* Goal of the exercise: Copy every line of the data that contains the string "left".

* Source information:

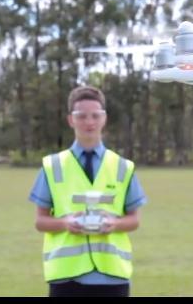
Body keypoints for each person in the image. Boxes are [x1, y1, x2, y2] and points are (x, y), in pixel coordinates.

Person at [28, 85, 147, 297]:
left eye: (95, 115)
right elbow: (40, 221)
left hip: (112, 276)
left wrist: (114, 224)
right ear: (70, 120)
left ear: (104, 118)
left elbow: (134, 220)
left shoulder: (123, 167)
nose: (89, 122)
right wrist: (65, 223)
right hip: (66, 278)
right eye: (81, 116)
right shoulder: (52, 166)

* Answer below:
left eye: (95, 115)
left hip: (112, 276)
left wrist: (114, 224)
left ear: (104, 118)
left elbow: (134, 220)
left shoulder: (123, 167)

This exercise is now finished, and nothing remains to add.